▶ What is required:
Please return every line of the records below that contains the word "että".

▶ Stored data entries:
════════
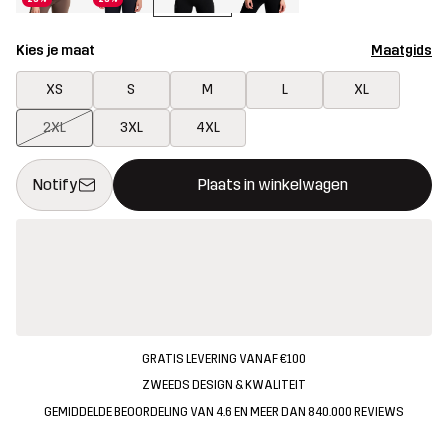
Kies je maat
Maatgids
XS
S
M
L
XL
2XL
3XL
4XL
Deze knop opent een modal met de bevestiging van een nieuw i
{{size}} niet beschikbaar
Notify
Plaats in winkelwagen
GRATIS LEVERING VANAF €100
ZWEEDS DESIGN & KWALITEIT
GEMIDDELDE BEOORDELING VAN 4.6 EN MEER DAN 840.000 REVIEWS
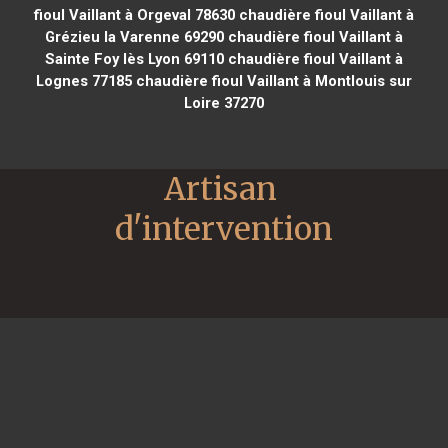
fioul Vaillant à Orgeval 78630
chaudière fioul Vaillant à
Grézieu la Varenne 69290
chaudière fioul Vaillant à
Sainte Foy lès Lyon 69110
chaudière fioul Vaillant à
Lognes 77185
chaudière fioul Vaillant à Montlouis sur
Loire 37270
Artisan 
d'intervention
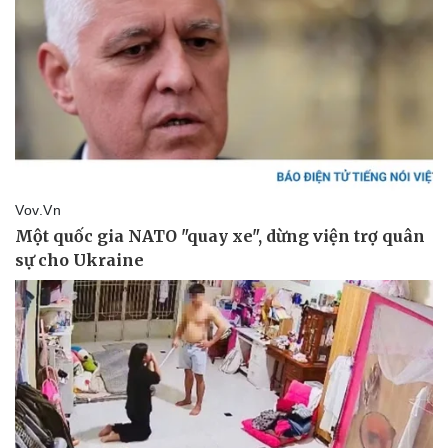
Vụ án
Vũ khí
Tin nóng
Việt Nam
Tư vấn luật
Phân tích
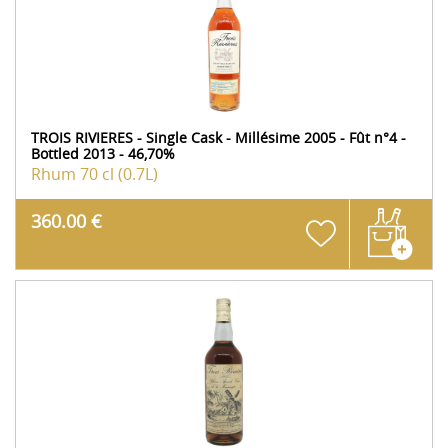
TROIS RIVIERES - Single Cask - Millésime 2005 - Fût n°4 -
Bottled 2013 - 46,70%
Rhum
70 cl (0.7L)
360.00 €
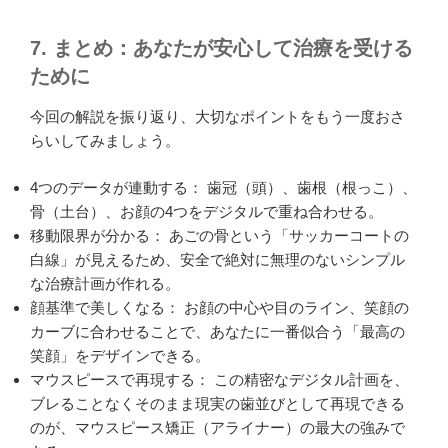
7. まとめ：あなたが安心して治療を受ける
ために
今回の解説を振り返り、大切なポイントをもう一度おさ
らいしてみましょう。
4つのデータが連動する： 歯冠（頭）、歯根（根っこ）、
骨（土台）、お顔の4つをデジタルで重ね合わせる。
移動限界が分かる： あごの骨という「サッカーコートの
白線」が見えるため、安全で絶対に無理のないシンプル
な治療計画が作れる。
顔基準で美しくなる： お顔の中心や目のライン、笑顔の
カーブに合わせることで、あなたに一番似合う「最高の
笑顔」をデザインできる。
マウスピースで再現する： この精密なデジタル計画を、
ブレることなくそのまま現実の歯並びとして再現できる
のが、マウスピース矯正（アライナー）の最大の強みで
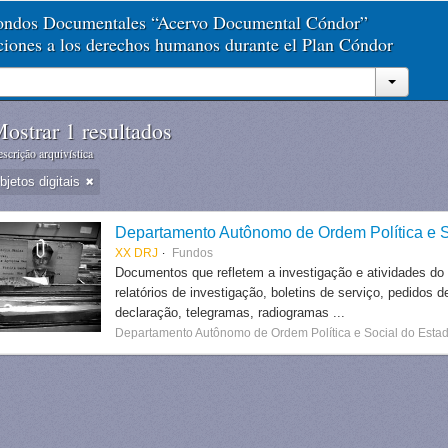
Fondos Documentales “Acervo Documental Cóndor”
aciones a los derechos humanos durante el Plan Cóndor
ostrar 1 resultados
scrição arquivística
jetos digitais
Departamento Autônomo de Ordem Política e S
XX DRJ
Fundos
Documentos que refletem a investigação e atividades do
relatórios de investigação, boletins de serviço, pedidos d
declaração, telegramas, radiogramas ...
Departamento Autônomo de Ordem Política e Social do Estad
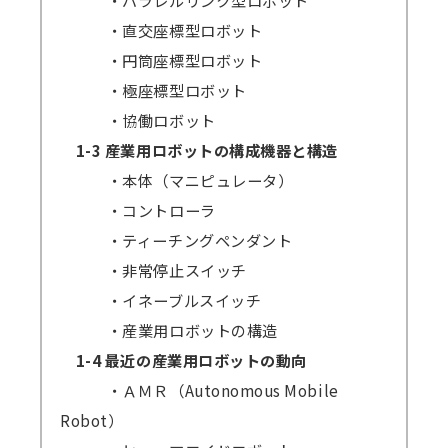
・直交座標型ロボット
・円筒座標型ロボット
・極座標型ロボット
・協働ロボット
1-3 産業用ロボットの構成機器と構造
・本体（マニピュレータ）
・コントローラ
・ティーチングペンダント
・非常停止スイッチ
・イネーブルスイッチ
・産業用ロボットの構造
1-4 最近の産業用ロボットの動向
・ＡＭＲ（Autonomous Mobile
Robot）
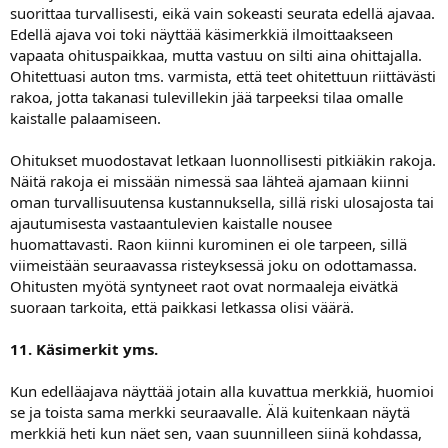
suorittaa turvallisesti, eikä vain sokeasti seurata edellä ajavaa.
Edellä ajava voi toki näyttää käsimerkkiä ilmoittaakseen
vapaata ohituspaikkaa, mutta vastuu on silti aina ohittajalla.
Ohitettuasi auton tms. varmista, että teet ohitettuun riittävästi
rakoa, jotta takanasi tulevillekin jää tarpeeksi tilaa omalle
kaistalle palaamiseen.
Ohitukset muodostavat letkaan luonnollisesti pitkiäkin rakoja.
Näitä rakoja ei missään nimessä saa lähteä ajamaan kiinni
oman turvallisuutensa kustannuksella, sillä riski ulosajosta tai
ajautumisesta vastaantulevien kaistalle nousee
huomattavasti. Raon kiinni kurominen ei ole tarpeen, sillä
viimeistään seuraavassa risteyksessä joku on odottamassa.
Ohitusten myötä syntyneet raot ovat normaaleja eivätkä
suoraan tarkoita, että paikkasi letkassa olisi väärä.
11. Käsimerkit yms.
Kun edelläajava näyttää jotain alla kuvattua merkkiä, huomioi
se ja toista sama merkki seuraavalle. Älä kuitenkaan näytä
merkkiä heti kun näet sen, vaan suunnilleen siinä kohdassa,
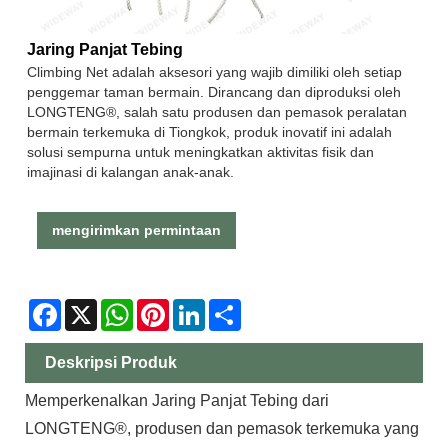
Jaring Panjat Tebing
Climbing Net adalah aksesori yang wajib dimiliki oleh setiap
penggemar taman bermain. Dirancang dan diproduksi oleh
LONGTENG®, salah satu produsen dan pemasok peralatan
bermain terkemuka di Tiongkok, produk inovatif ini adalah
solusi sempurna untuk meningkatkan aktivitas fisik dan
imajinasi di kalangan anak-anak.
mengirimkan permintaan
Facebook
X
WhatsApp
Pinterest
LinkedIn
Share
Deskripsi Produk
Memperkenalkan Jaring Panjat Tebing dari
LONGTENG®, produsen dan pemasok terkemuka yang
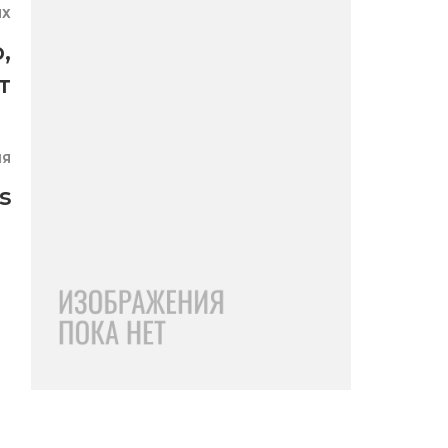
ЯХ
о
,
т
ИЯ
s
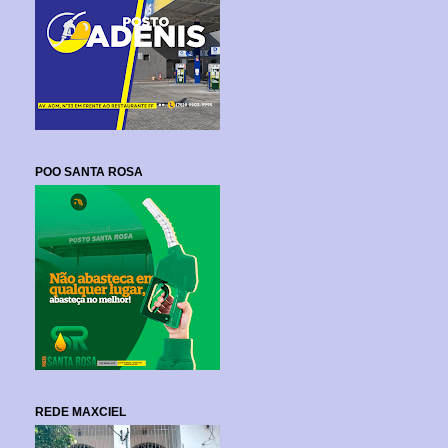
POO SANTA ROSA
REDE MAXCIEL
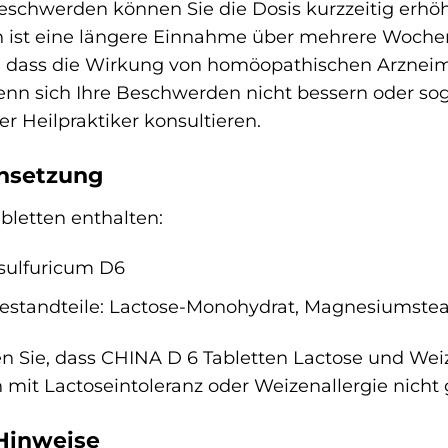
eschwerden können Sie die Dosis kurzzeitig erhö
ist eine längere Einnahme über mehrere Wochen
, dass die Wirkung von homöopathischen Arzneimit
enn sich Ihre Beschwerden nicht bessern oder sog
er Heilpraktiker konsultieren.
setzung
bletten enthalten:
sulfuricum D6
estandteile: Lactose-Monohydrat, Magnesiumstea
en Sie, dass CHINA D 6 Tabletten Lactose und We
mit Lactoseintoleranz oder Weizenallergie nicht 
Hinweise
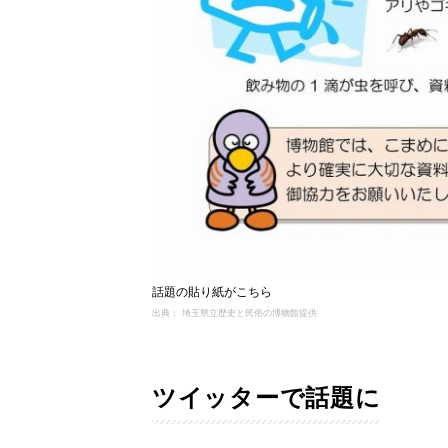
話題の貼り紙がこちら
出典： 埼玉県立歴史と民俗の博物館提供
ツイッターで話題に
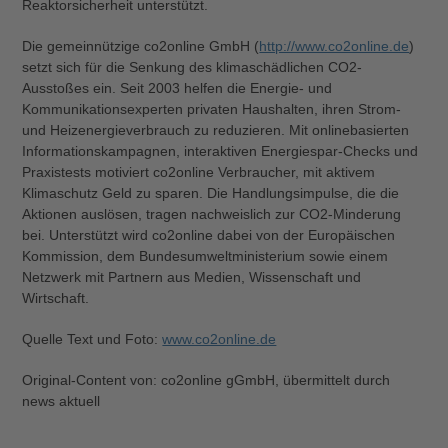
Reaktorsicherheit unterstützt.
Die gemeinnützige co2online GmbH (
http://www.co2online.de
)
setzt sich für die Senkung des klimaschädlichen CO2-
Ausstoßes ein. Seit 2003 helfen die Energie- und
Kommunikationsexperten privaten Haushalten, ihren Strom-
und Heizenergieverbrauch zu reduzieren. Mit onlinebasierten
Informationskampagnen, interaktiven Energiespar-Checks und
Praxistests motiviert co2online Verbraucher, mit aktivem
Klimaschutz Geld zu sparen. Die Handlungsimpulse, die die
Aktionen auslösen, tragen nachweislich zur CO2-Minderung
bei. Unterstützt wird co2online dabei von der Europäischen
Kommission, dem Bundesumweltministerium sowie einem
Netzwerk mit Partnern aus Medien, Wissenschaft und
Wirtschaft.
Quelle Text und Foto:
www.co2online.de
Original-Content von: co2online gGmbH, übermittelt durch
news aktuell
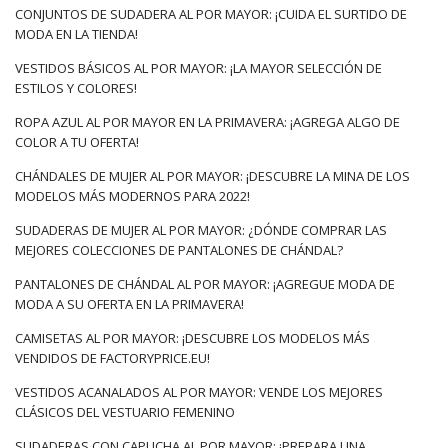
CONJUNTOS DE SUDADERA AL POR MAYOR: ¡CUIDA EL SURTIDO DE
MODA EN LA TIENDA!
VESTIDOS BÁSICOS AL POR MAYOR: ¡LA MAYOR SELECCIÓN DE
ESTILOS Y COLORES!
ROPA AZUL AL POR MAYOR EN LA PRIMAVERA: ¡AGREGA ALGO DE
COLOR A TU OFERTA!
CHÁNDALES DE MUJER AL POR MAYOR: ¡DESCUBRE LA MINA DE LOS
MODELOS MÁS MODERNOS PARA 2022!
SUDADERAS DE MUJER AL POR MAYOR: ¿DÓNDE COMPRAR LAS
MEJORES COLECCIONES DE PANTALONES DE CHÁNDAL?
PANTALONES DE CHÁNDAL AL POR MAYOR: ¡AGREGUE MODA DE
MODA A SU OFERTA EN LA PRIMAVERA!
CAMISETAS AL POR MAYOR: ¡DESCUBRE LOS MODELOS MÁS
VENDIDOS DE FACTORYPRICE.EU!
VESTIDOS ACANALADOS AL POR MAYOR: VENDE LOS MEJORES
CLÁSICOS DEL VESTUARIO FEMENINO
SUDADERAS CON CAPUCHA AL POR MAYOR: ¡PREPARA UNA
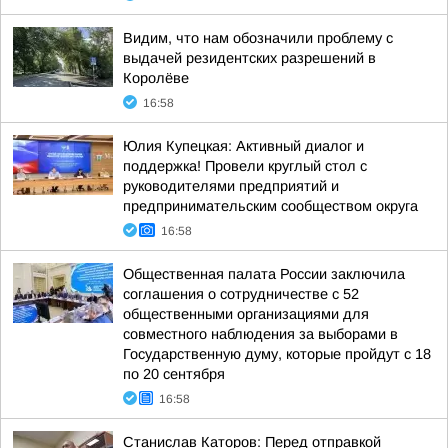
Видим, что нам обозначили проблему с
выдачей резидентских разрешений в
Королёве
16:58
Юлия Купецкая: Активный диалог и
поддержка! Провели круглый стол с
руководителями предприятий и
предпринимательским сообществом округа
16:58
Общественная палата России заключила
соглашения о сотрудничестве с 52
общественными организациями для
совместного наблюдения за выборами в
Государственную думу, которые пройдут с 18
по 20 сентября
16:58
Станислав Каторов: Перед отправкой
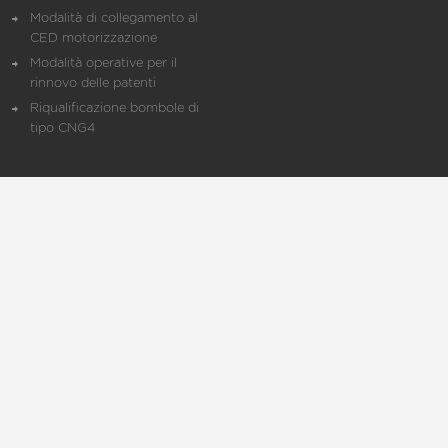
Modalità di collegamento al
CED motorizzazione
Modalità operative per il
rinnovo delle patenti
Riqualificazione bombole di
tipo CNG4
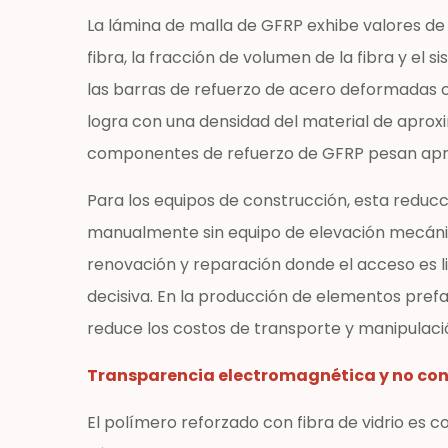
GFRP
La lámina de malla de GFRP exhibe valores de 
en
fibra, la fracción de volumen de la fibra y e
construcción
las barras de refuerzo de acero deformadas c
e
logra con una densidad del material de aprox
infraestructura
componentes de refuerzo de GFRP pesan apr
3.1
Estructuras
Para los equipos de construcción, esta reducc
marinas
manualmente sin equipo de elevación mecánico
y
costeras
renovación y reparación donde el acceso es l
3.2
decisiva. En la producción de elementos pref
Revestimientos
reduce los costos de transporte y manipulaci
de
túneles
Transparencia electromagnética y no con
e
El polímero reforzado con fibra de vidrio es
infraestructura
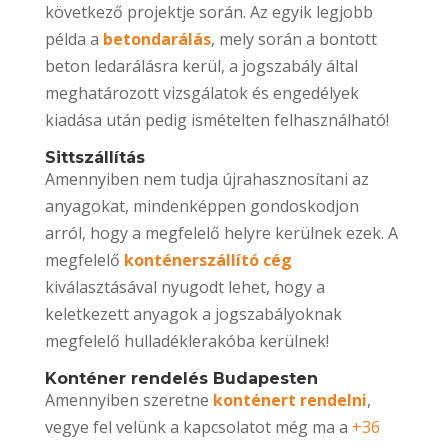
következő projektje során. Az egyik legjobb
példa a
betondarálás
, mely során a bontott
beton ledarálásra kerül, a jogszabály által
meghatározott vizsgálatok és engedélyek
kiadása után pedig ismételten felhasználható!
Sittszállítás
Amennyiben nem tudja újrahasznosítani az
anyagokat, mindenképpen gondoskodjon
arról, hogy a megfelelő helyre kerülnek ezek. A
megfelelő
konténerszállító cég
kiválasztásával nyugodt lehet, hogy a
keletkezett anyagok a jogszabályoknak
megfelelő hulladéklerakóba kerülnek!
Konténer rendelés Budapesten
Amennyiben szeretne
konténert rendelni
,
vegye fel velünk a kapcsolatot még ma a
+36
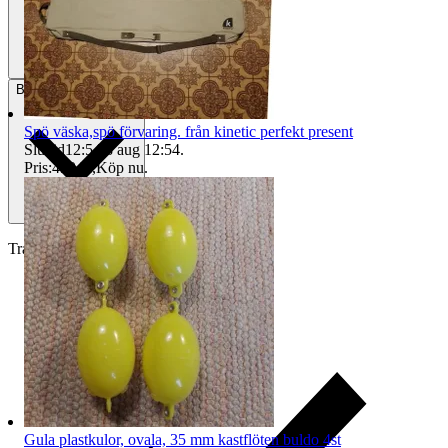
Betalning
Via Tradera
Spö väska,spö förvaring. från kinetic perfekt present
Sluttid
12:54
8 aug 12:54
.
Pris:
499 kr
,
Köp nu
.
Traderas köparskydd
Gula plastkulor, ovala, 35 mm kastflöten buldo 4st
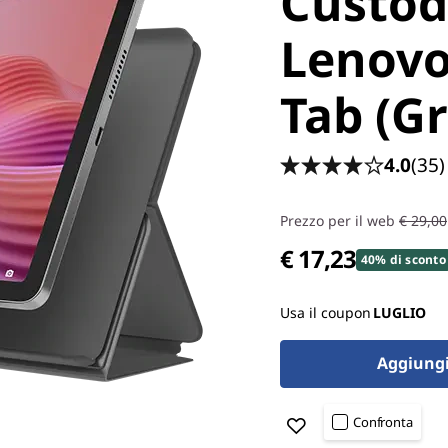
Custod
Lenovo
Tab (Gr
4.0
(35)
Prezzo per il web
€ 29,00
€ 17,23
40% di sconto
Usa il coupon
LUGLIO
Aggiungi 
Confronta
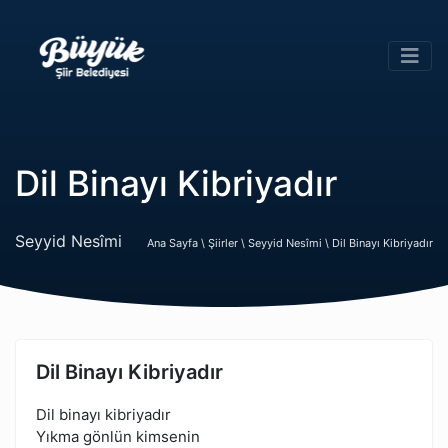
Dil Binayı Kibriyadır
Seyyid Nesîmi
Ana Sayfa \
Şiirler \
Seyyid Nesîmi \
Dil Binayı Kibriyadır
Dil Binayı Kibriyadır
Dil binayı kibriyadır
Yıkma gönlün kimsenin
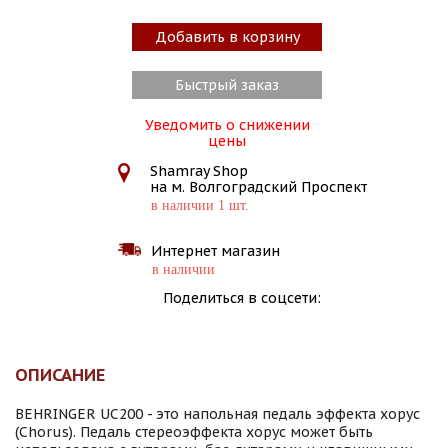
Добавить в корзину
Быстрый заказ
Уведомить о снижении
цены
Shamray Shop
на м. Волгоградский Проспект
в наличии 1 шт.
Интернет магазин
в наличии
Поделиться в соцсети:
ОПИСАНИЕ
BEHRINGER UC200 - это напольная педаль эффекта хорус
(Chorus). Педаль стереоэффекта хорус может быть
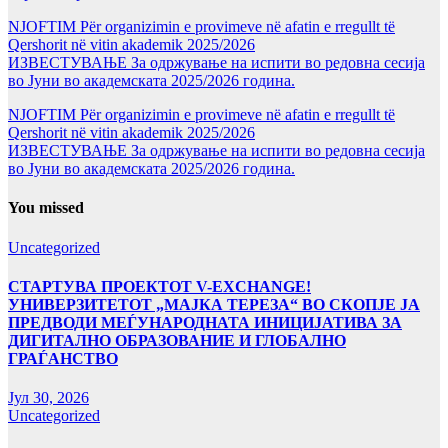
NJOFTIM Për organizimin e provimeve në afatin e rregullt të
Qershorit në vitin akademik 2025/2026
ИЗВЕСТУВАЊЕ За одржување на испити во редовна сесија
во Јуни во академската 2025/2026 година.
NJOFTIM Për organizimin e provimeve në afatin e rregullt të
Qershorit në vitin akademik 2025/2026
ИЗВЕСТУВАЊЕ За одржување на испити во редовна сесија
во Јуни во академската 2025/2026 година.
You missed
Uncategorized
СТАРТУВА ПРОЕКТОТ V-EXCHANGE!
УНИВЕРЗИТЕТОТ „МАЈКА ТЕРЕЗА“ ВО СКОПЈЕ ЈА
ПРЕДВОДИ МЕЃУНАРОДНАТА ИНИЦИЈАТИВА ЗА
ДИГИТАЛНО ОБРАЗОВАНИЕ И ГЛОБАЛНО
ГРАЃАНСТВО
Јул 30, 2026
Uncategorized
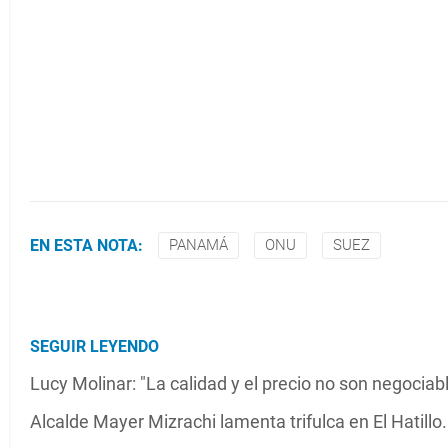
EN ESTA NOTA:
PANAMÁ
ONU
SUEZ
SEGUIR LEYENDO
Lucy Molinar: "La calidad y el precio no son negoci
Alcalde Mayer Mizrachi lamenta trifulca en El Hatillo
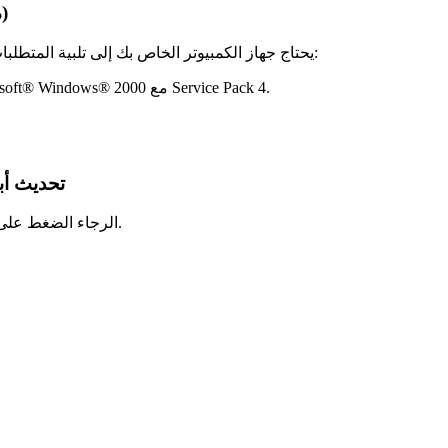
متطلبات التثبيت والتكوين لبرنامج Etabs 2016 (مستحسن)
، يحتاج جهاز الكمبيوتر الخاص بك إلى تلبية المتطلبات التالية:
Windows XP مع Service Packs 1 أو 2، أو Microsoft® Windows® 2000 مع Service Pack 4.
رابط تحميل برنامج Etabs 2016 (الكراك كا
الرجاء الضغط على الرابط الذي قدمناه بالأسفل للحصول على برنامج إيتابس 2016 مجانا.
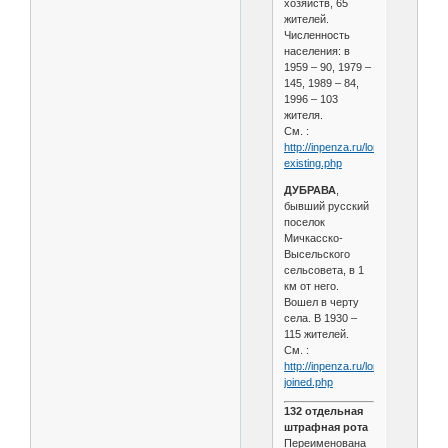
хозяйств, 65
жителей.
Численность
населения: в
1959 – 90, 1979 –
145, 1989 – 84,
1996 – 103
жителя.
См. :
http://inpenza.ru/lomov/settlement
existing.php
ДУБРАВА
,
бывший русский
поселок
Мичкасско-
Высельского
сельсовета, в 1
км от него.
Вошел в черту
села. В 1930 –
115 жителей.
См. :
http://inpenza.ru/lomov/settlement
joined.php
132 отдельная
штрафная рота
Переименована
════════
▶ Exercise output:
Ohitettuasi auton tms. varmista, että teet ohitettuun riittävästi
suoraan tarkoita, että paikkasi letkassa olisi väärä.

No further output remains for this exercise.